Introduction

Bagri: The Native XML DB

In the modern World where data is playing a crucial part in business XML is everywhere. It is widely used in IT world for human-readable data interchange. Nearly every industry has its own set of XML schemas (XSD) which defines structure of XML documents “traveling” between parties (Finance: FpML, FIXML; Software Modeling: XMI, SysML; Oil & Gas: WITSML, PIDX; Publishing: DITA, DocBook; News: RSS, Atom; Music: XSPO; Health Care: HL7; Logistics & Transportation: GS1, SPEC2000; and so on).

Even according to quite dated Gartner report the number of produced XML documents exceeded thousands of billions a long time ago, and this number still grows every day. And all of them have to be processed and, in most cases, stored for subsequent analysis.

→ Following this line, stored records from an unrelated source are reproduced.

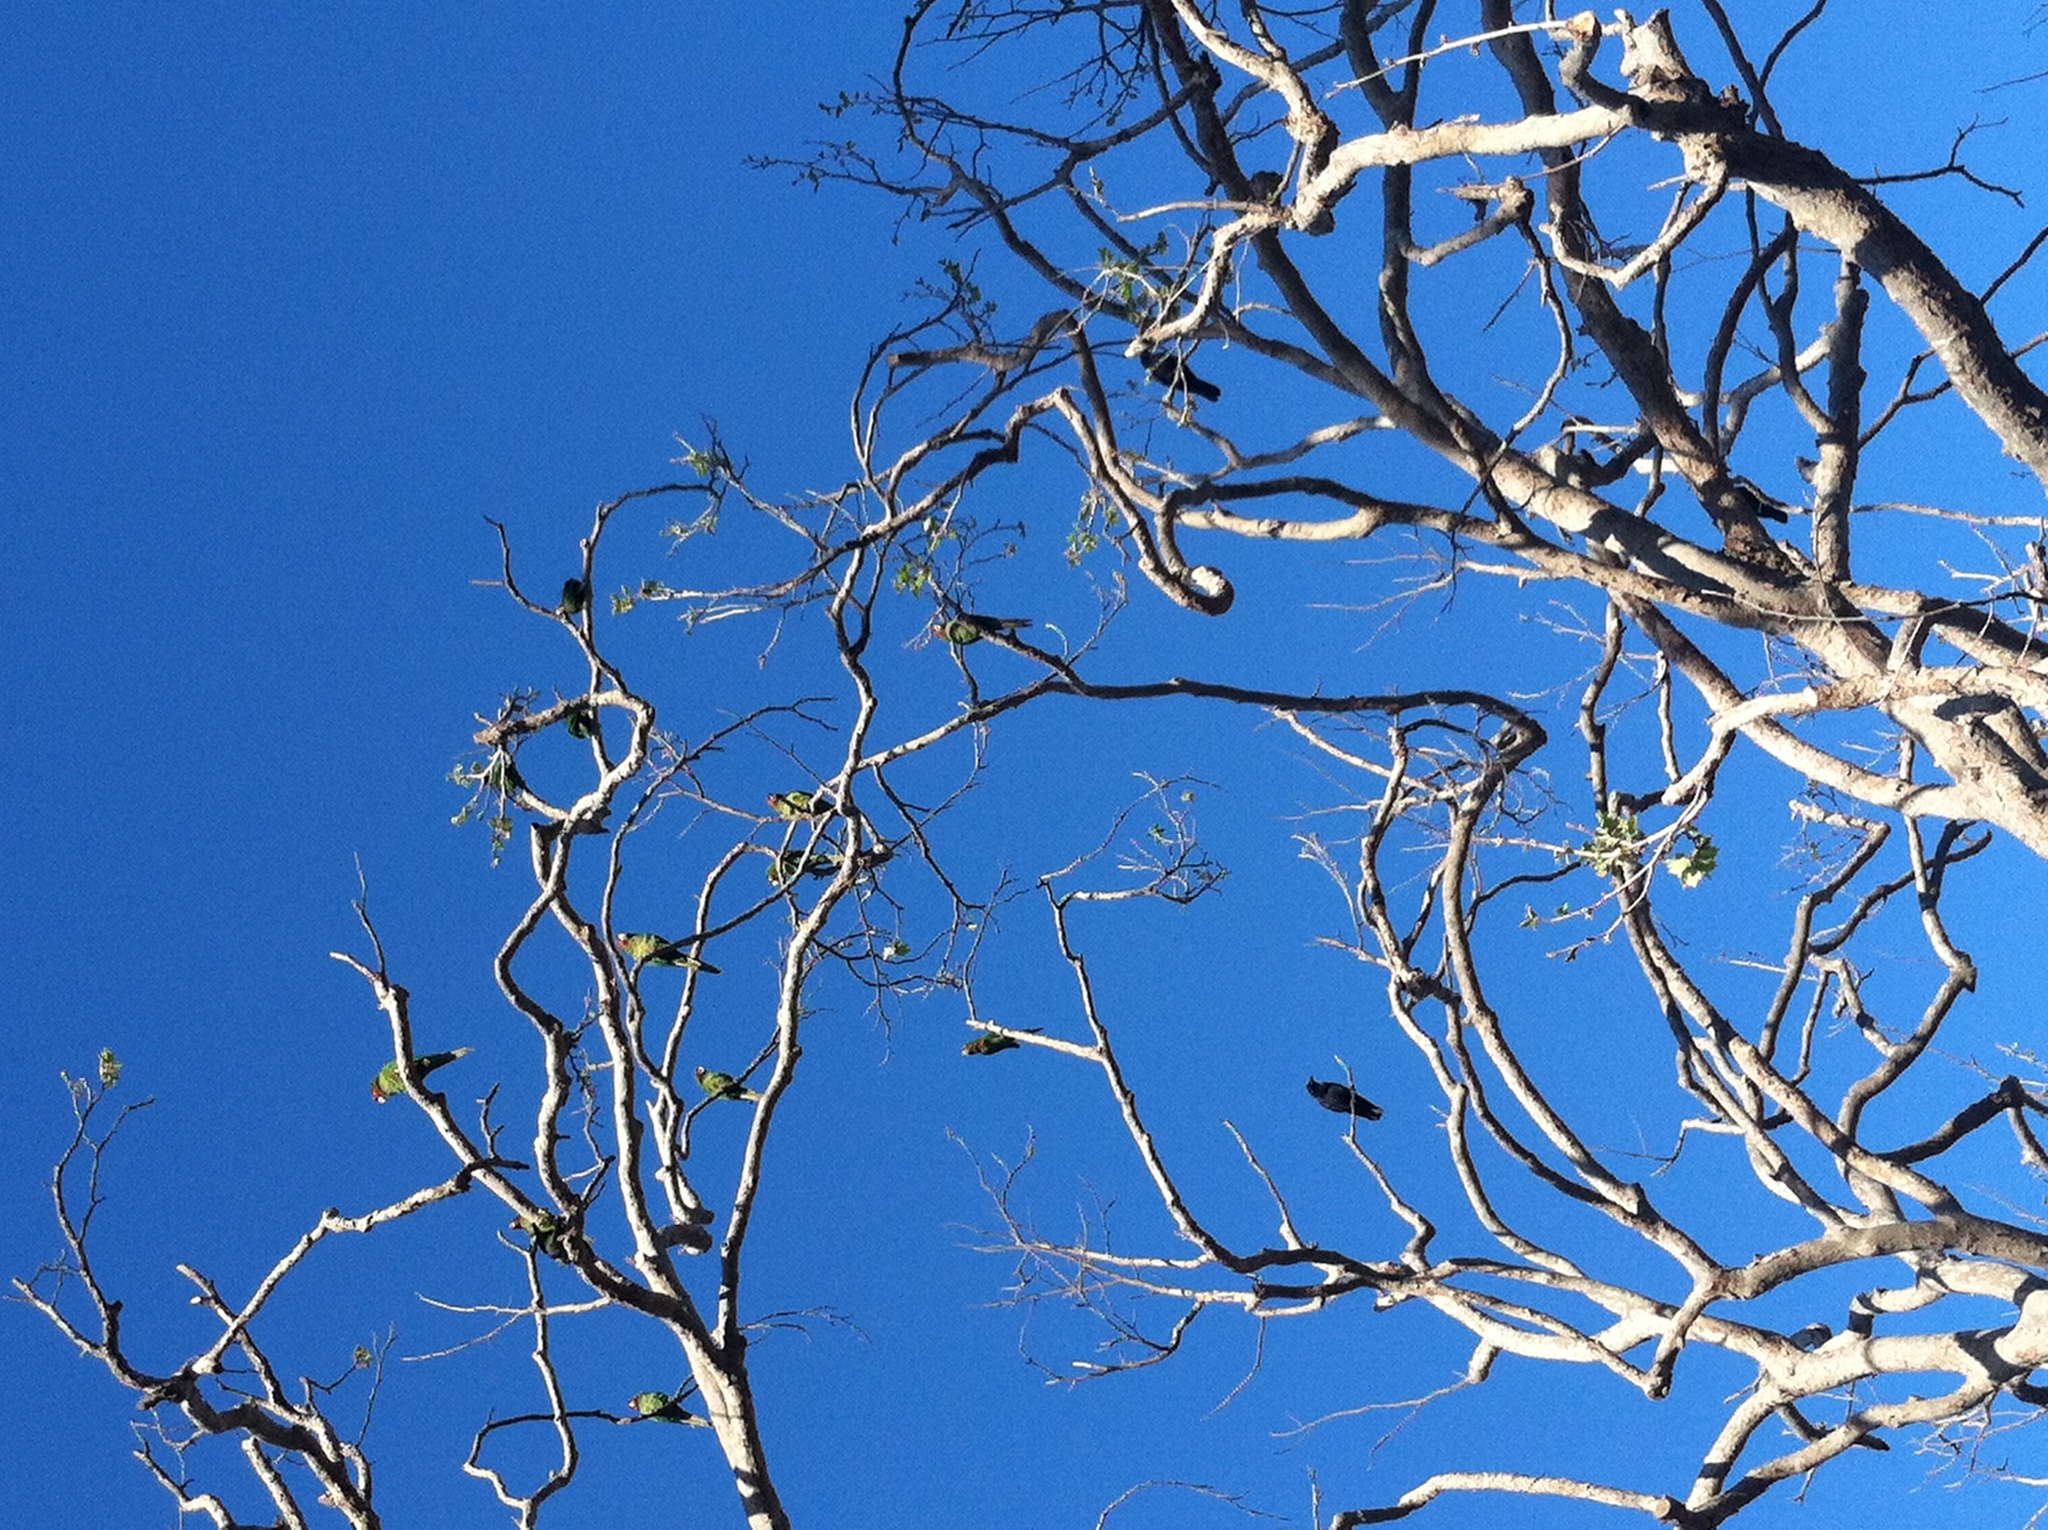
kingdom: Animalia
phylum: Chordata
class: Aves
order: Psittaciformes
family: Psittacidae
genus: Aratinga
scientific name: Aratinga mitrata
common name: Mitred parakeet
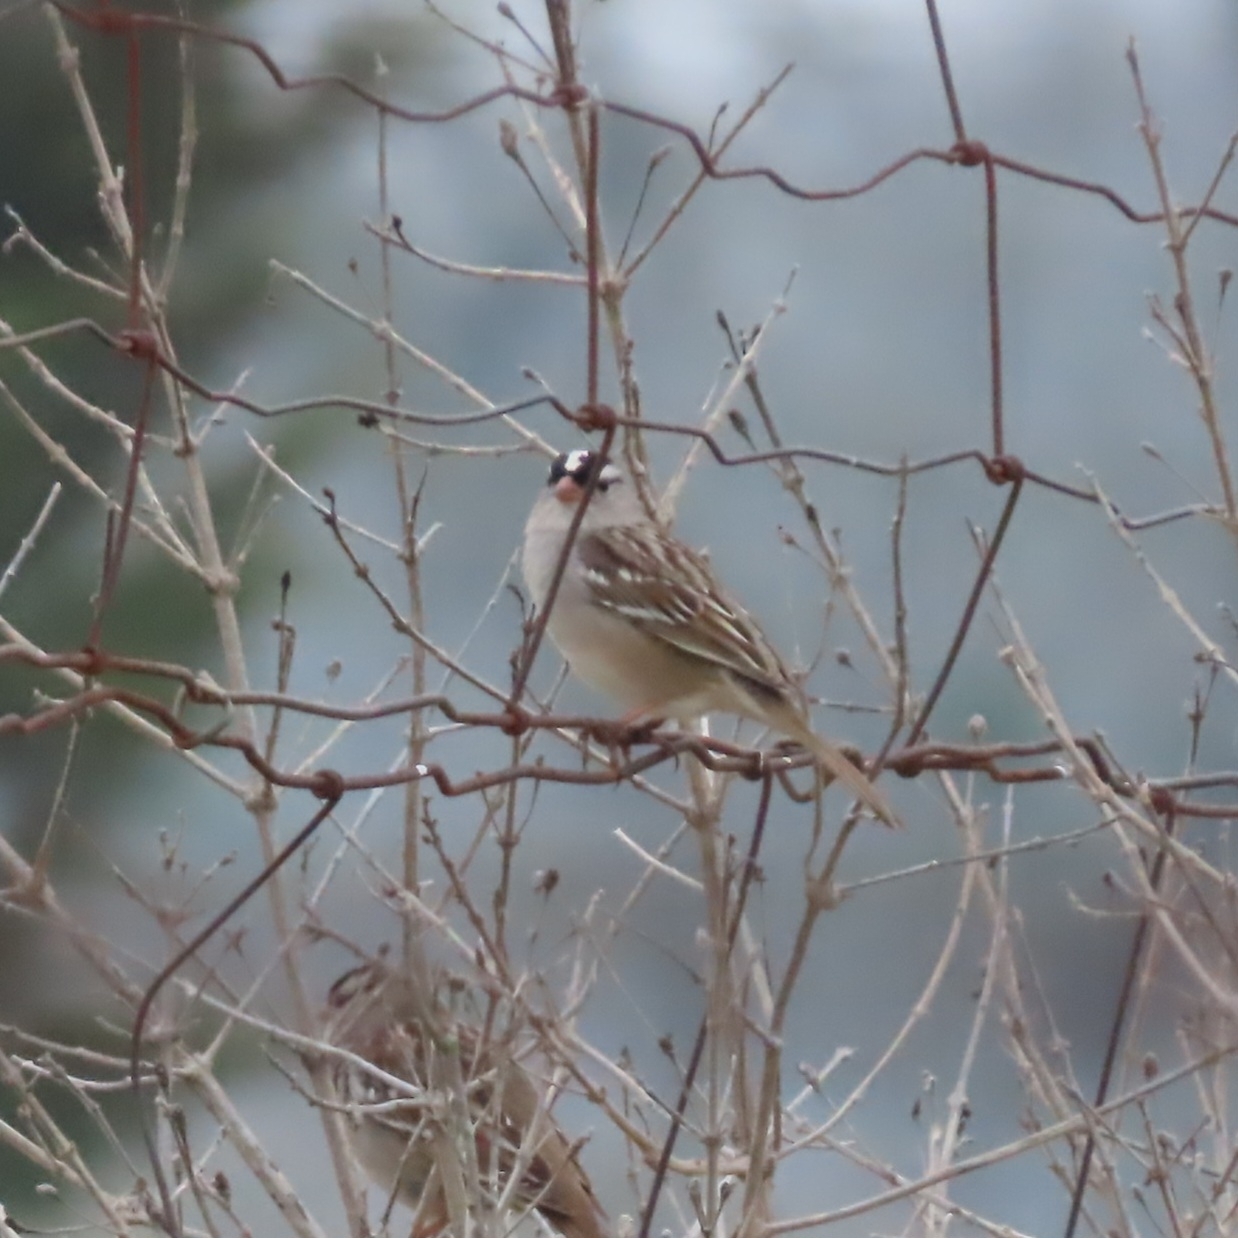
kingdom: Animalia
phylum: Chordata
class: Aves
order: Passeriformes
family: Passerellidae
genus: Zonotrichia
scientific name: Zonotrichia leucophrys
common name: White-crowned sparrow
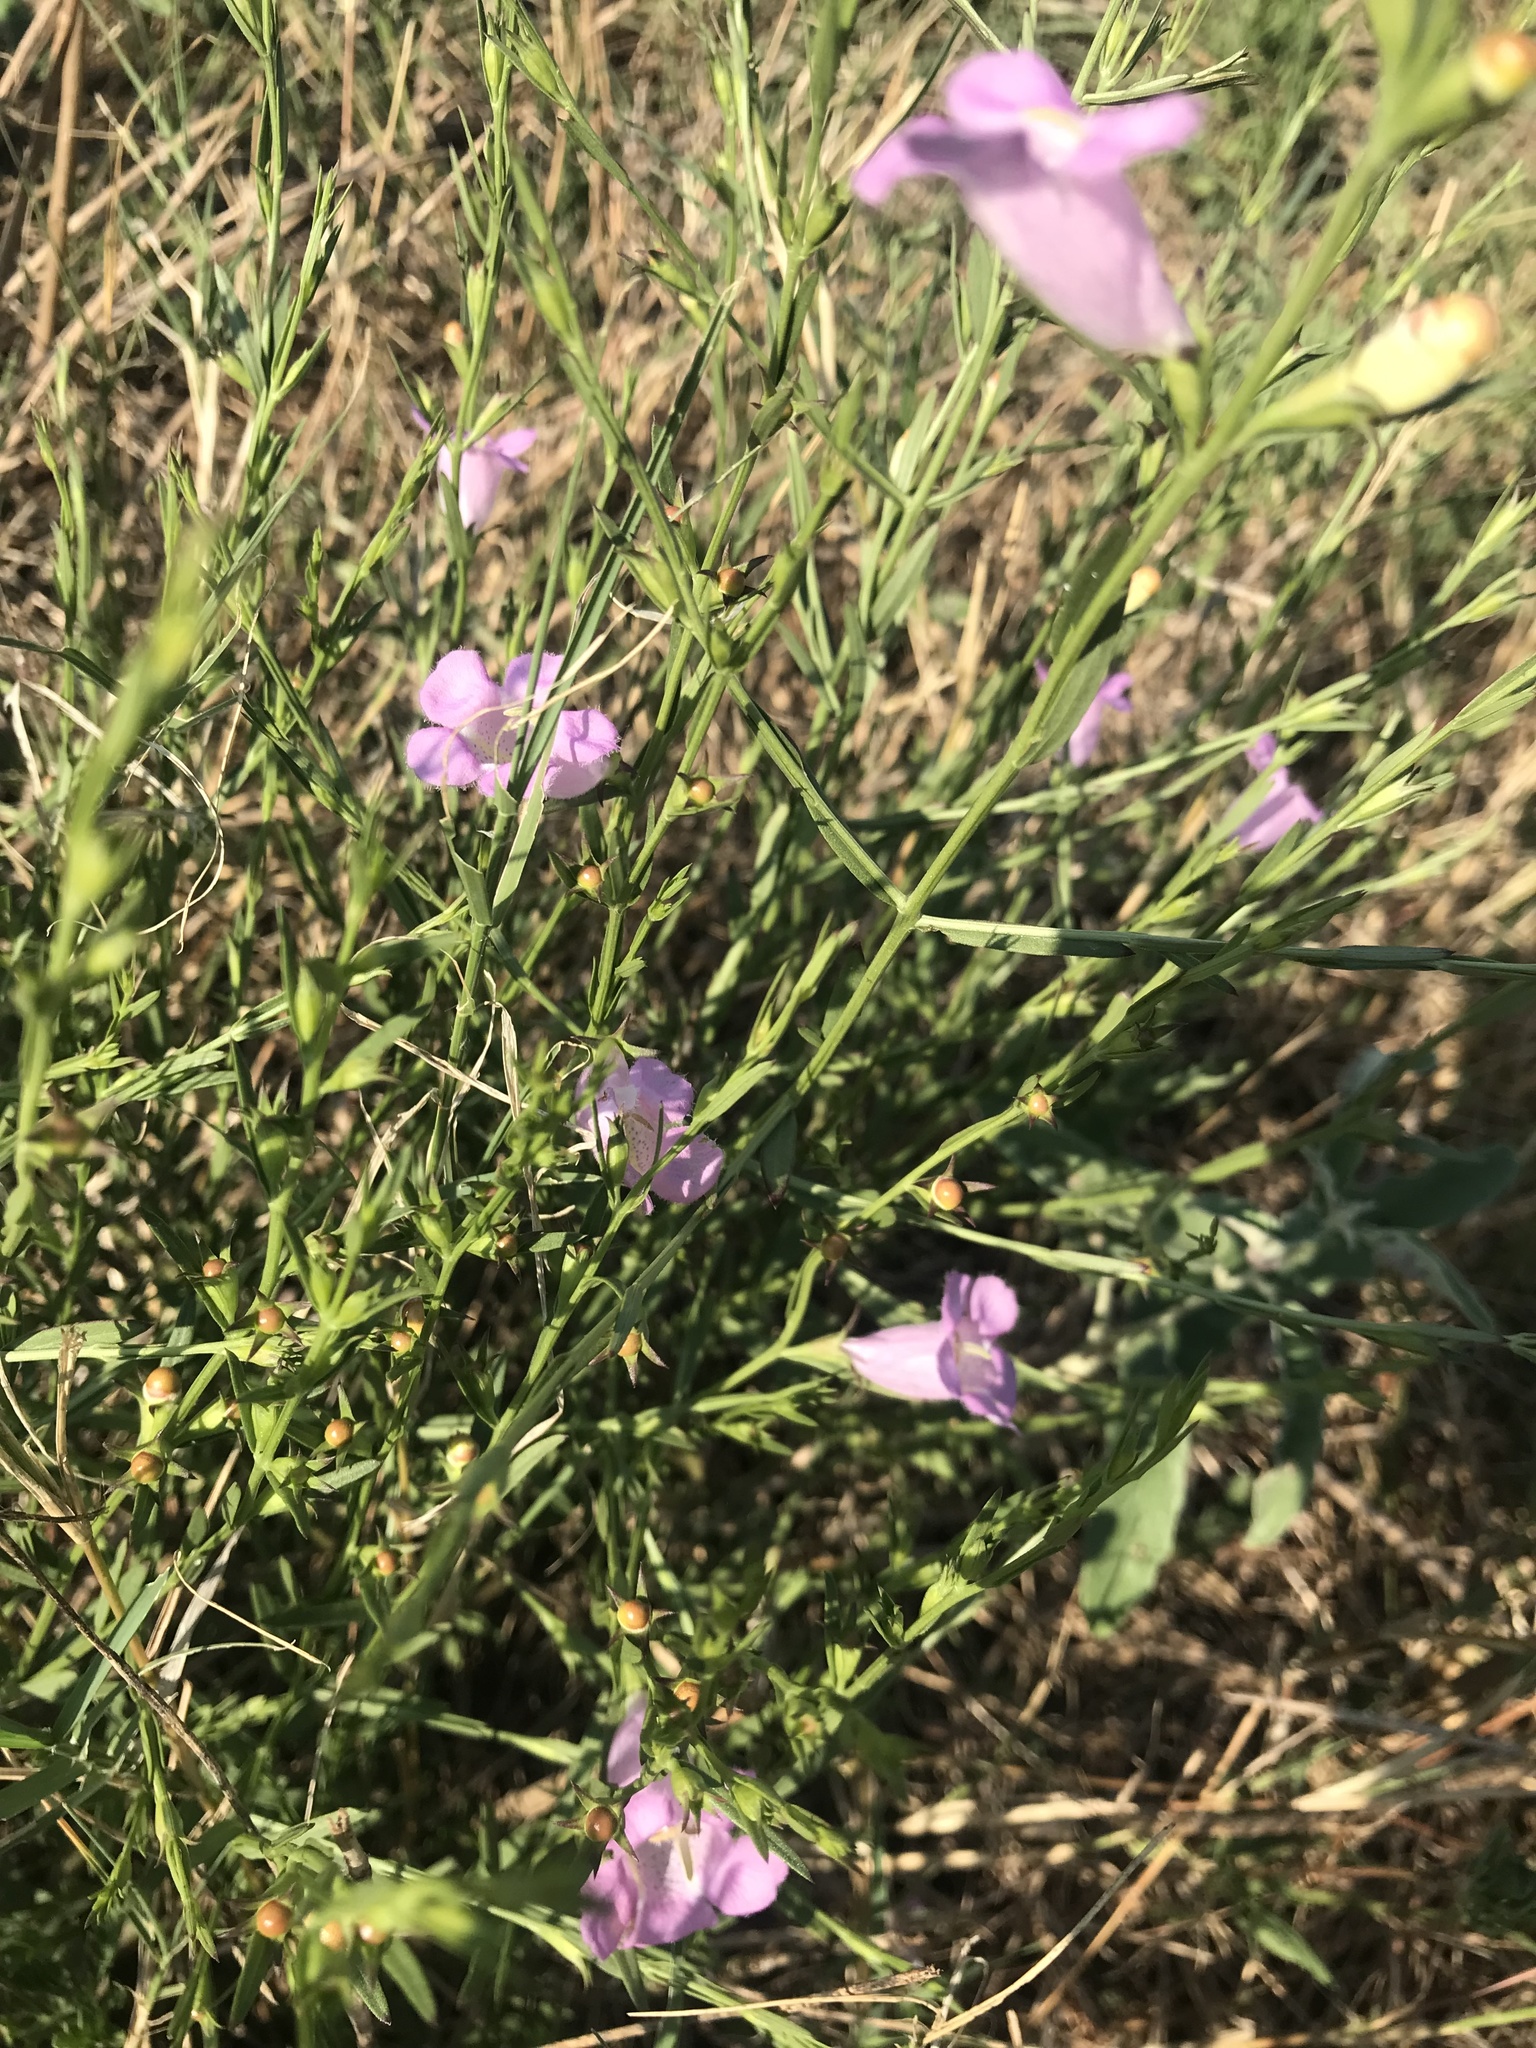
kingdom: Plantae
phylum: Tracheophyta
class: Magnoliopsida
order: Lamiales
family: Orobanchaceae
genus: Agalinis
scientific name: Agalinis heterophylla
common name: Prairie agalinis
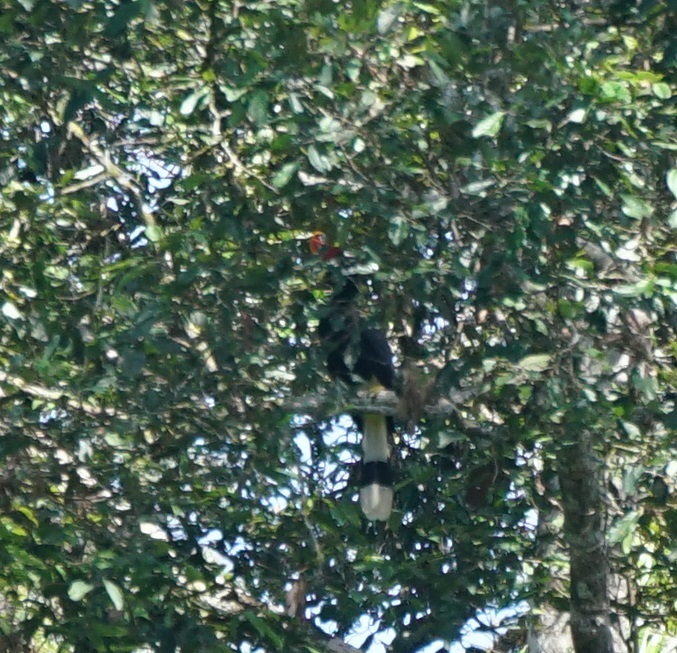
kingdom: Animalia
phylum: Chordata
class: Aves
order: Bucerotiformes
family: Bucerotidae
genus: Buceros
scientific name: Buceros rhinoceros
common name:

How this task solved currently? In most cases incoming XML documents are parsed using some standard technology like DOM, SAX, StAX, JAXB and then processing application extracts relevant data fields from XML body and store them in RDBMS. Subsequent data analysis is performed via SQL queries. In case when the system must produce output in XML format, it does this “on the fly” using data selected from DB. This is a well-known way to work with XML, but it has a number of drawbacks:

  • It is hard to describe relatively complex XML structure in entity-relationship model. And even harder to get data from the underlying relational tables efficiently
  • The data format of incoming XML documents evolve. New elements and groups come into the picture and as a result old DB schemas should be significantly reworked in order to store them, but analysis has to be done on both “old” and “new” data
  • Data extraction requirements evolve too. It looks like a simple requirement to start extracting some additional XML fields from the next project release. But, there is no simple way to get values for these fields for already processed documents
  • Parsing and validation of incoming XML documents are time and memory consuming operations

 

In order to solve these and some other drawbacks an IT community invented XML Database. Such systems receive data in XML form and then store and process them transparently as XML documents. They provide a set of common tools (languages) for efficient XML processing: XPath/XSLT/XQuery.

There are two flavors of XML Databases: (post-) Relational XML DBs (extensions to existing RDBMS from Oracle, IBM DB2, MS SQL, etc.) and Native XML DBs. There is an increasing interest in the second type of products last years. The most known products in this area are: Sedna, BaseX, eXist, Zorba, MarkLogic.